Your confusion arises from an incorrect reading of event coordinates. It is a frequent beginner's mistake, so it's worth it to trace its roots step by step. Here's how:
1) Representing events: Every point in the Minkovski diagram represents an event. The same point represents the event both in the unprimed and in the primed frames. That is, we do not associate different points to a given event in order to represent it relative to different frames. This means your event A is always represented by point A. Point B is an entirely different event, relative to both the primed and the unprimed frames.
2) Event coordinates: The coordinates of a given event in one frame or another must be read off the corresponding coordinate axes. For the unprimed frame, the coordinates are read by orthogonal projections onto the $x$ and $ct$ axes, while for the primed frame we must read them by means of skew projections parallel to the $x'$ and $ct'$ axes respectively. When you read the coordinates of event A in the primed frame, the AB line you drew is meant to show that the $ct'$ coordinate of A is read along the $ct'$ axis at point B, not that A is observed at B. To see why, consider the $x'$ coordinate for A and B: A will have a negative $x'_A < 0$, while B occurs at $x'_B = 0$. On the other hand, it is absolutely true that in the primed frame events A and B occur simultaneously, at time $ct'_0 = ct'_A = ct'_B$. So the primed frame sees event A at $(x'_A < 0, ct'_0)$ and event B at $(0, ct'_0)$.
3) Answer to PART 1: if m1 observes event A at unprimed coordinates, then m2 also observes event A, albeit at primed coordinates, but definitely not at event B. Likewise, if m2 observes event B, m1 also observes event B, but at the corresponding unprimed coordinates read off the $x$ and $ct$ axes.
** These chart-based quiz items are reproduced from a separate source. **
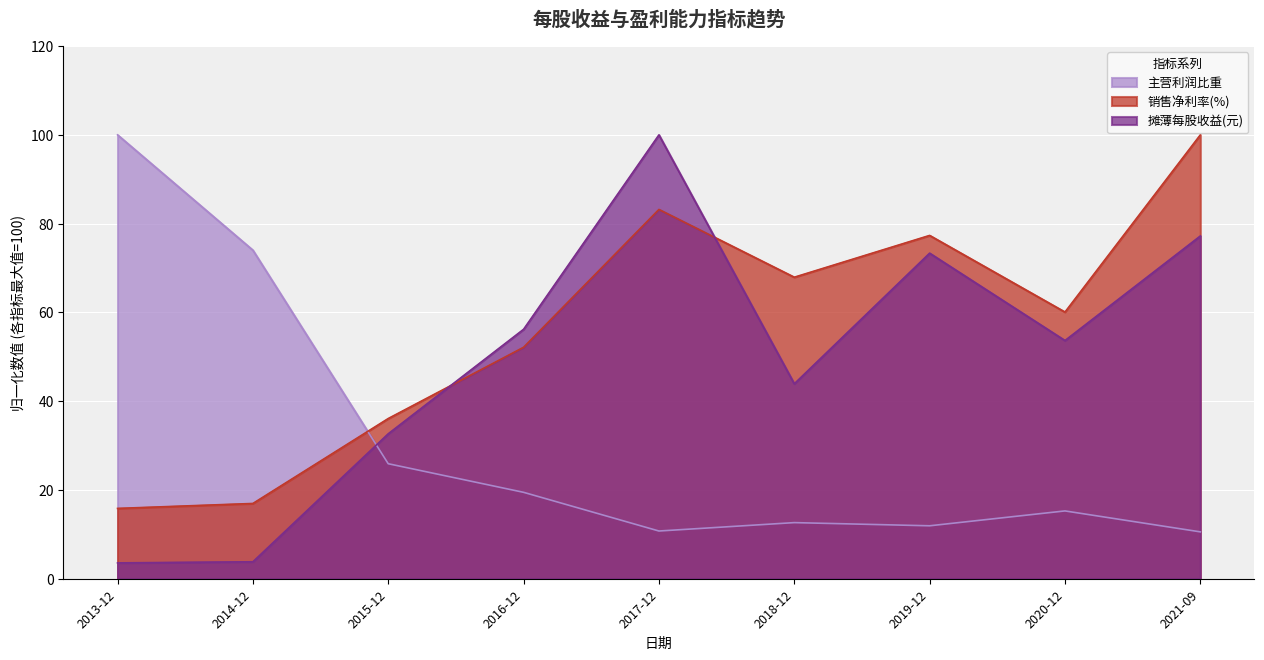

Does the chart display data point markers on the line(s)?

No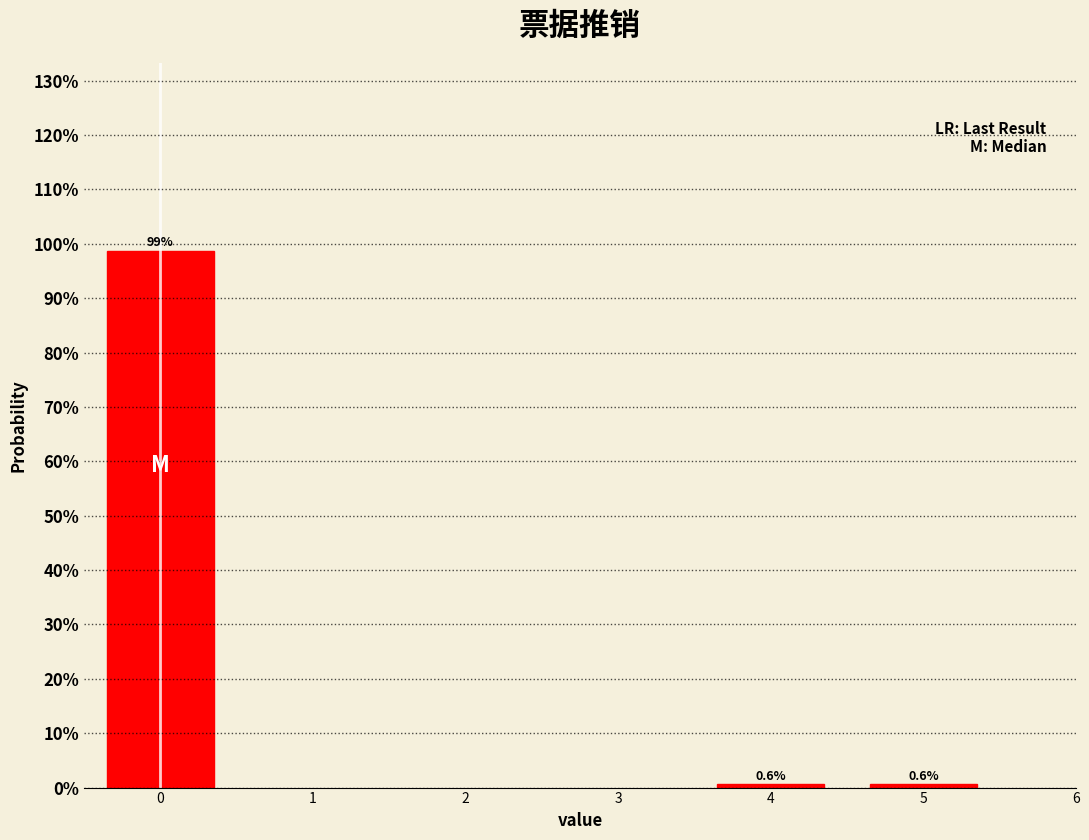

Reading left to right, what are all the values shown in this chart?

98.7	0.6	0.6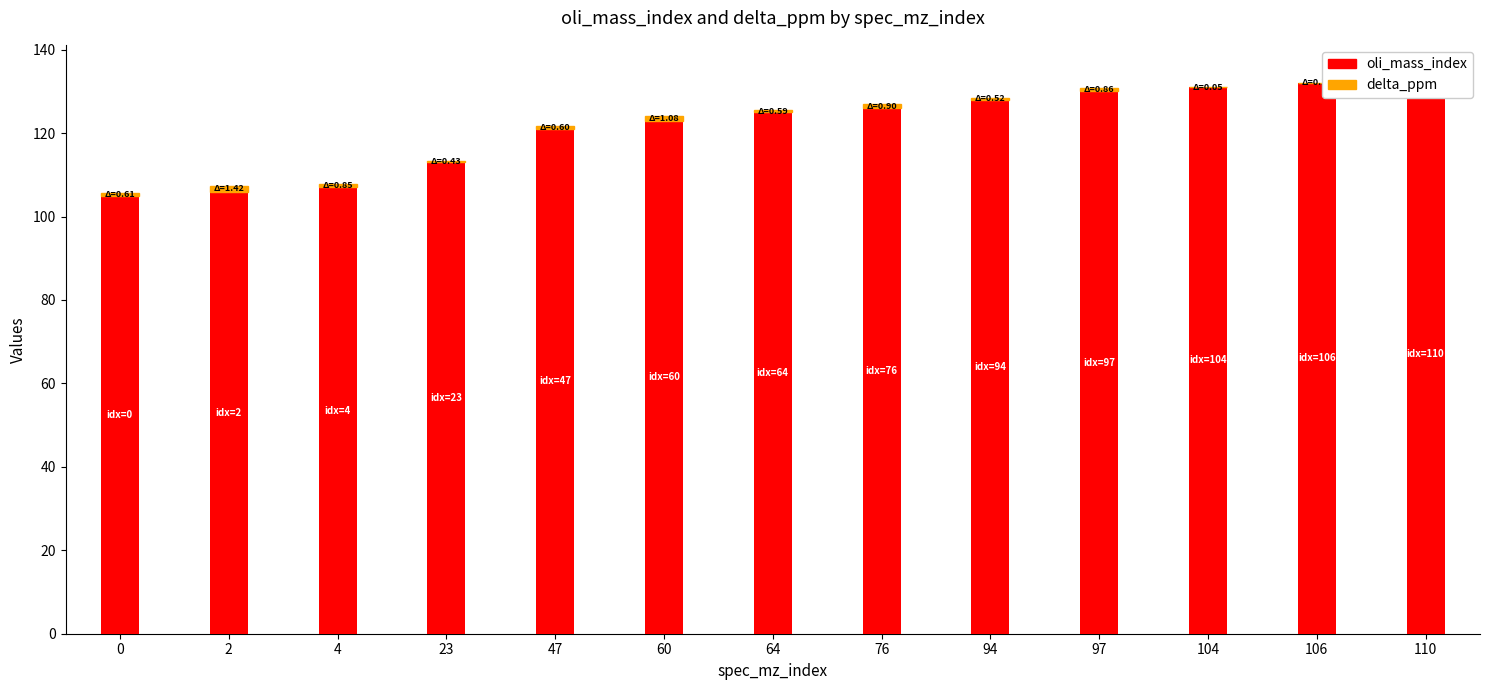

Reading left to right, what are all the values shown in this chart?

oli_mass_index: 105.0	106.0	107.0	113.0	121.0	123.0	125.0	126.0	128.0	130.0	131.0	132.0	134.0
delta_ppm: 0.6	1.4	0.8	0.4	0.6	1.1	0.6	0.9	0.5	0.9	0.1	0.1	0.4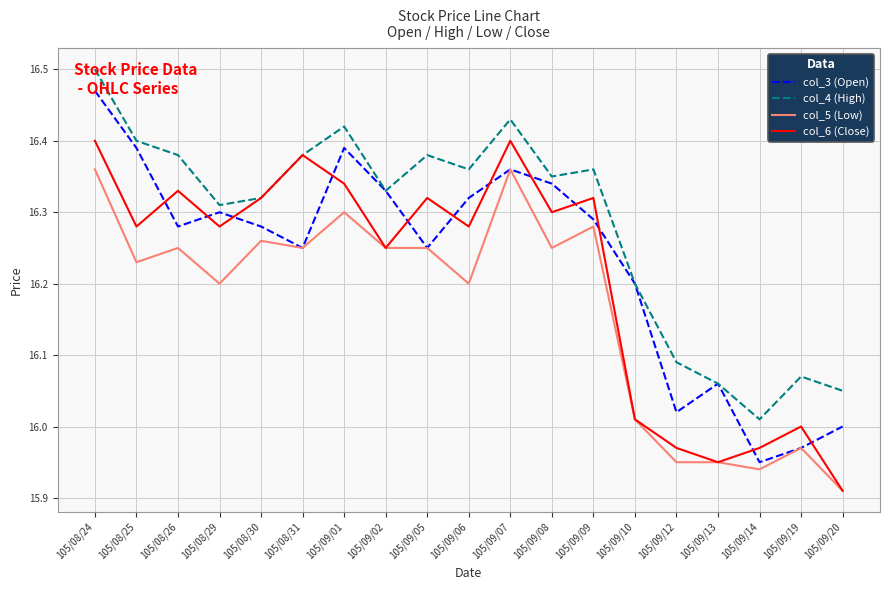

What position from the right is 105/08/25?

18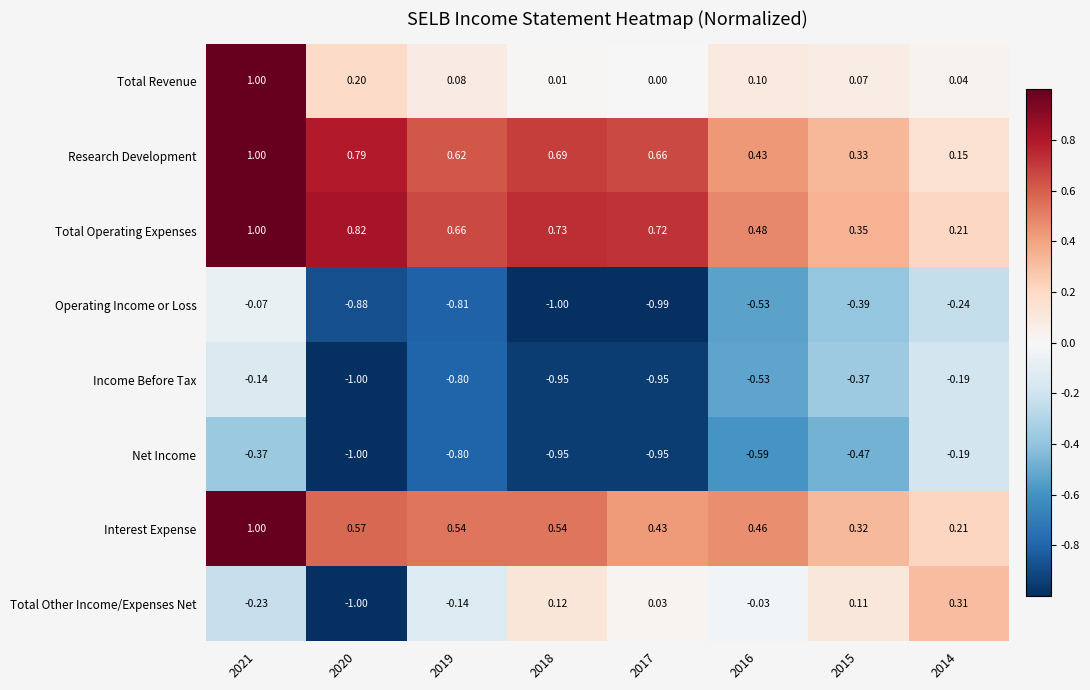

Which series has the largest total across all categories?

Total Operating Expenses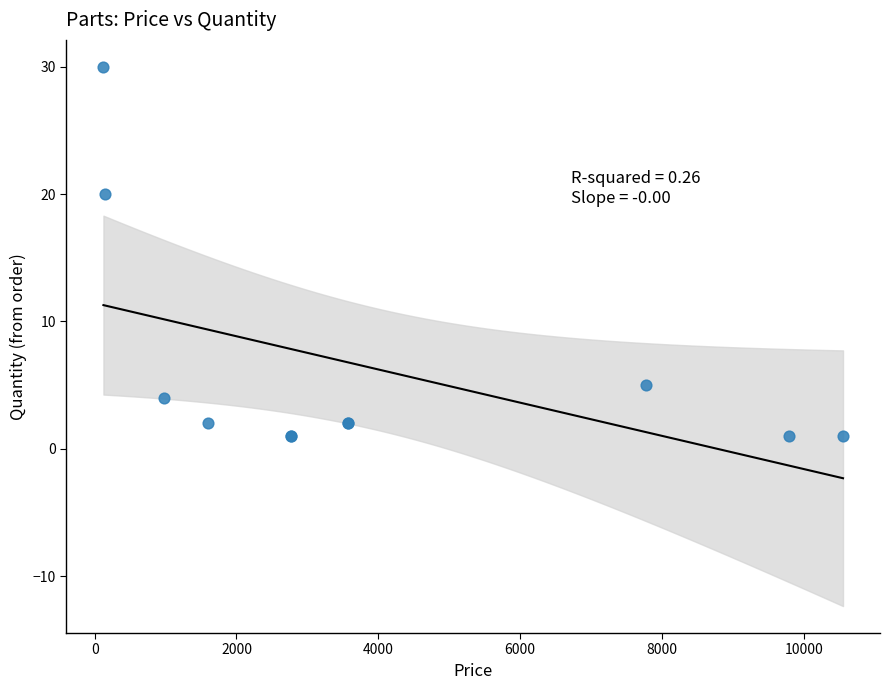

What Y value in the scatter plot is closest to 15?

20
Event C is completely different from events A and B. To m2, A and B are simultaneous, but occur at different positions along $x'$. To m1, B and C are simultaneous, but occur at different positions on $x$, while A and C occur at the same position $x=0$, but at different times. You are correct though when you say that to m1, B lies in the future of A, since $ct_B > ct_A$, while C lies in the future of B, since $ct_C > ct_B$.
4) PART 2 gets a similar treatment.
5) About one frame being able to see into the other's past and future: this is formally correct and amounts to relativity of simultaneity. Take event O at the common origin. Events at different positions along $x$ that appear to m1 simultaneous with O actually are observed at different times by m2. Some may be in m2's past relative to O, some may be in his future. This doesn't mean that m1 can inform O about his future or vice-versa: the speed of light limit prevents it, but that is another story.
I think you were looking for an answer to your previous question on representing time dilation in the Minkowski diagram via a geometric construction. If so, you may want to use 2 diagrams, one as above with the unprimed frame as stationary, the other with the primed frame as stationary. If you insist on showing mutual time dilation on the same diagram, then you might want to consider a variant called the Loedel diagram (it is said Max Born used it too). It has the advantage that the coordinate axes for the 2 frames are symmetric, although both become skew.